What follows are excerpts from Deepak Chopra’s recent article in the San Francisco Chronicle SFGate – Dr. Rupert Sheldrake’s top 10 list on Scientific Ideology – and H. P. Blavatsky’s “Ten Items” of natural law in Isis Unveiled (Vol. 2:588), called “the fundamental propositions of the Oriental philosophy.”

“The most far-seeing scientist who was willing to break ranks then, as now, was Rupert Sheldrake, who risked his impeccable credentials as a Cambridge biochemist with real joy, like a man suddenly able to breathe.

“Thirty years after his first heretical books, Sheldrake’s new one, ‘Science Set Free’ is a landmark achievement. No science writing has inspired me more.”

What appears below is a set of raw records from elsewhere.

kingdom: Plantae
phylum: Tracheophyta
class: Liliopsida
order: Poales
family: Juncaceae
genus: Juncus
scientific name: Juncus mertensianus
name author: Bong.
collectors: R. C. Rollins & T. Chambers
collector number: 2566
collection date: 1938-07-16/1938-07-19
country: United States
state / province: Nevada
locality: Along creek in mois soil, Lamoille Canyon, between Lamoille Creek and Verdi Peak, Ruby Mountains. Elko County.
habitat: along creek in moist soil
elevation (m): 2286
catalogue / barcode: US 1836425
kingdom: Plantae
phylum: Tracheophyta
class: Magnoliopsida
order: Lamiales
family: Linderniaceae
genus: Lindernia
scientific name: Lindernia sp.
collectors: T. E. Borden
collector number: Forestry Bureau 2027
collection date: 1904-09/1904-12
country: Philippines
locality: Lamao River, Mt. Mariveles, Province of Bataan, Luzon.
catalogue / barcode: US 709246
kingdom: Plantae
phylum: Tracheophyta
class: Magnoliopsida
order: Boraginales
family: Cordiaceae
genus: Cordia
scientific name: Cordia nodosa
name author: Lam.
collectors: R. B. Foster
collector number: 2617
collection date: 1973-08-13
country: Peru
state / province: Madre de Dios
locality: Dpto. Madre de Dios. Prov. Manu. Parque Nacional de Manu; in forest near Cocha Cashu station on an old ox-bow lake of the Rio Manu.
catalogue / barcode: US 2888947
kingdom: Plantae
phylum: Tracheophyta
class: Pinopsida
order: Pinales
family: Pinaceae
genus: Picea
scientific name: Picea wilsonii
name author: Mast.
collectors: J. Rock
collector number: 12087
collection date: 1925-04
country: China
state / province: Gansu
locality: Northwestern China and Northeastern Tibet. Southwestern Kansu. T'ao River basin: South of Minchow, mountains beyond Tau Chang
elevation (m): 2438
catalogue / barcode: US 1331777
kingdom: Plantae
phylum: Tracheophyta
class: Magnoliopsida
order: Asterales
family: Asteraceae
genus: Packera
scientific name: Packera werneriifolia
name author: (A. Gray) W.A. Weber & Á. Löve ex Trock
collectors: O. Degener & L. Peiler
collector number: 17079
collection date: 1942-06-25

“Sheldrake’s essential point is that science needs setting free from ten blind dogmas. These dogmas embrace a true belief system as much as Roman Catholicism or any other faith. Behind the daily activity of gathering data, science assumes certain things about reality that, according to Sheldrake, are unsupportable.

“The first dogma, for example, holds that the universe is mechanical. If that is so, then everything in the universe is also mechanical, including human beings – or to use a phrase from the noted atheist Richard Dawkins, we are ‘lumbering robots.’

“From a scientist’s perspective, to understand everything that you need to know about human beings, you only have to tinker with all the mechanical parts of genes and the brain until there are no more secrets left.”

“Clearly such a view leaves no room for the soul, which becomes a wispy illusion that needs to be swept away. But then, so does the self, because there is no region of the brain that contains ‘I,’ a person.

“As long as ‘I’ is a hallucination formed by complex neural circuitry, one can throw out – or reduce to mechanical operations – love, beauty, truth, compassion, honor, devotion, faith, and so on, the whole apparatus that makes a person’s life feel valuable. A random universe has no purpose; therefore, giving lumbering robots a purpose is dubious.”